On a GoFundMe page, the stricken man's family said the medical nightmare started when he "went for a simple Hernia operation at the Siloam Hospital in Bali" in June.

"Unfortunately things turned bad when they administered the epidural anaesthetic and my son Steven went into cardiac arrest," the page states.

"A team of doctors and support staff gave my son CPR for two hours whilst ventilating him, after two hours of his heart constantly stopping they finally stabilised him."

"Steven was on life support for a week and a half ... his kidneys are not functioning properly, his lungs were also not functioning properly and he was breathing assisted with a ventilator tube for 2 1/2 weeks."

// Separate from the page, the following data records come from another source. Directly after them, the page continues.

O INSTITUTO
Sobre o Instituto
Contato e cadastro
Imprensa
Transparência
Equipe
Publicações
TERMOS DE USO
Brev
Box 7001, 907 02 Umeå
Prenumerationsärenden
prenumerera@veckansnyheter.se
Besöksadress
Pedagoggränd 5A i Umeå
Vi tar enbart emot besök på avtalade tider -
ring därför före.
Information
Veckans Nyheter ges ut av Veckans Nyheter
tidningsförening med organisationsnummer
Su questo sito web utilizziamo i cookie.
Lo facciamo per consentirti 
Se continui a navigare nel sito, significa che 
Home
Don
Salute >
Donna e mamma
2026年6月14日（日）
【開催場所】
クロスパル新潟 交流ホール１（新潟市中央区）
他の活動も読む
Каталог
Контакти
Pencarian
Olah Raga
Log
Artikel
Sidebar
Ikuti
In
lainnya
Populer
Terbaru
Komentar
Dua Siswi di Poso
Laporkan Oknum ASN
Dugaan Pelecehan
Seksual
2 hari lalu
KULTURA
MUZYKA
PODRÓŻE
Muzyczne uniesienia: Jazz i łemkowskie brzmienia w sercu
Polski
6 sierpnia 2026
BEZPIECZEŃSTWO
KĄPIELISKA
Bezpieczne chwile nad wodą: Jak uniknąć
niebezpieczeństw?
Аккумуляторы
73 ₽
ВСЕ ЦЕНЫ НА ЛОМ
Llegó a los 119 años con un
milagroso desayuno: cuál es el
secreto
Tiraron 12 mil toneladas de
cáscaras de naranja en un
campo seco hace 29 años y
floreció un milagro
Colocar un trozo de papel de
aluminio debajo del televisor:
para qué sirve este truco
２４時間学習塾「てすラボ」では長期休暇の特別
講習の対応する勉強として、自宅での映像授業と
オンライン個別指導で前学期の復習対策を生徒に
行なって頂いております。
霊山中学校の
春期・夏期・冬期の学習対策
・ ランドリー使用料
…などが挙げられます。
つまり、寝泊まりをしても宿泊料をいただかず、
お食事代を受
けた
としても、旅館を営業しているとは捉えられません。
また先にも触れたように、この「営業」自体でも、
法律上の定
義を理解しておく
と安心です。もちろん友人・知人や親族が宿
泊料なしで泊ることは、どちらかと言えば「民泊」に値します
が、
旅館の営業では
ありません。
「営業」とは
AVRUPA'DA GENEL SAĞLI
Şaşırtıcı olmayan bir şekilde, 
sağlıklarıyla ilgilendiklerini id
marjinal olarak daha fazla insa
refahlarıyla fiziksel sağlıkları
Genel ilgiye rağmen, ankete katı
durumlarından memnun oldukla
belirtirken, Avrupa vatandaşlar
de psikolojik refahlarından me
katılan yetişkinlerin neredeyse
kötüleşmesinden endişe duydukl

Didmon's family wants to organise a medical evacuation to bring him back to Perth as soon as possible but at a cost of $47,500 they're asking for the public's help. So far over $20,000 has been raised.

"We are of the opinion that we've got to bring him home , his family's all here, other than his wife and we need him to be here where he's going to get first class attention," Steven's father, Jeffrey Didmon, told Channel Nine.

AMA WA president Dr Omar Korshi told Yahoo that travelers needed to be aware that many overseas hospitals were not up to the same standard as those in Australia.

"The risks go up and up and up," he's quoted as saying.